On current hardware we can support only 1200-1500 concurrent logins and scaling up requires a new app server (eg 1 processor + 1GB RAM) and a $20K software license for each additional 600-750 concurrent logged in users
I'm afraid your company must seriously consider other J2EE platform, rather than root up your existing architecture.
First of all, fuck SUN. I'm biased, of course, because I'm here to pro-Linux in this case. SUN's J2EE app server is almost the most expensive among their competitors, not to mention the incremental maintenance cost incurred by expensive SUN hardware. Nowaday big corps like IBM and HP offers enterprise support for J2EE on Linux platforms, and their support are M3(24/7) with at least 3 9's maintenance
Also, you don't pay per user for large scale web deployment, you pay per server license. Fuck SUN's sales multiple timesfor not reminding you of better license terms for your new deployment.
I remember, prior to Java & the like, supporting simple CGI websites with tens & hundreds of thousands of users off of cheap FreeBSD systems, and we didn't have to pay an outsourced partner to do it.
You're just going backward in this case. Existance of J2EE platform is to solve various problems with CGI. One of our deployment just switch from CGI to J2EE due to the former behaved unstable when handling high volume requests. Of course, I've been told of many success with CGI, but J2EE seems to fit in in this case.
Besides, I don't understand why you've scale-up problem with J2EE. Scalability is the major advantage of J2EE. In our most current project, we decouple RDBMS(Oracle), Web-Tier(Apache), App-server(9iAS) and EJB containers(OC4J) into 4 seperated Linux cluster pool and one share storage of SCSI raw disks. We could easily scale up our architecture on various requirements.
That is the worst attempt at my-favorite-language-cheerleading I've ever seen. Ok, it's not, but it's still pretty bad.
1. Writing C for web apps is not a solution. The wrapping tools for Python aren't impossible to use, but they can't perform miracles. Yes, it is very easy to use an external C function for performing some repetitive math function, an FFT or something- but in a data-intensive web app, it really makes no sense. In the case of the poster's problem, he and his team would end up re-writing half of the framework their using in C, giving it Python interfaces. If they were having problem with just Java's raw execution speed, they could just as easily use Java's JNI to interface with C libraries.

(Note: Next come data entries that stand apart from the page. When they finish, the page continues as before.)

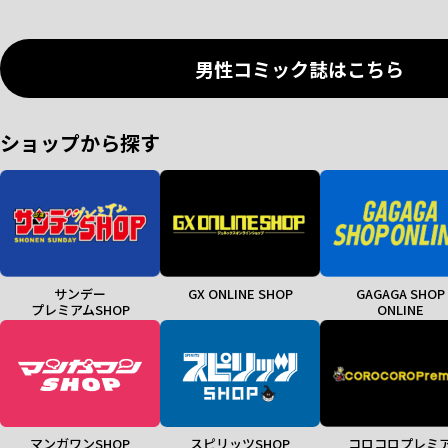
男性コミック誌はこちら
ショップから探す
サンデー
GX ONLINE SHOP
GAGAGA SHOP
プレミアムSHOP
ONLINE
マンガワンSHOP
スピリッツSHOP
コロコロプレミ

2. No matter good it looks on paper, going from a big system written in Java for one particular framework to a system written half in Python and half in Java doesn't make all that much sense. They'll be dealing with the same bottlenecks, the same bloat- it's all running on the JVM. If anything else, they'd increase the footprint and slow the app down, as they're adding on yet another layer of complexity.
Yes, I am fully aware that Jython outputs Java bytecode itself, but Sun's Java compiler does a lot better generating efficient Java bytecode out of Java than Jython does. Nothing inherent to Python or Jython, but when you've got a multi-billion dollar project like Java, when you consider what Sun puts into it- then compare that to the miniscule (by comparison) project that is Jython, it'd be absurd to expect the same results.
I know it's easy to get a little jumpy when the dude mentions PHP and your favorite language is Python, or hell, anything that isn't PHP. You want to come in any say "hey, use my favorite language!" Believe me, I'm wanting to do the same thing, and I could substitute the word "Smalltalk" for "Python" throughout your post, and it'd be just as true; unfortunately, so would my points against it.
Python and Jython certainly have their places, no doubt. Depending on a couple factors, I may use Python to write my system intiailly, but simply having a language that spit out Java bytecode doesn't mean you have some non-trivial, seamless transition between two system.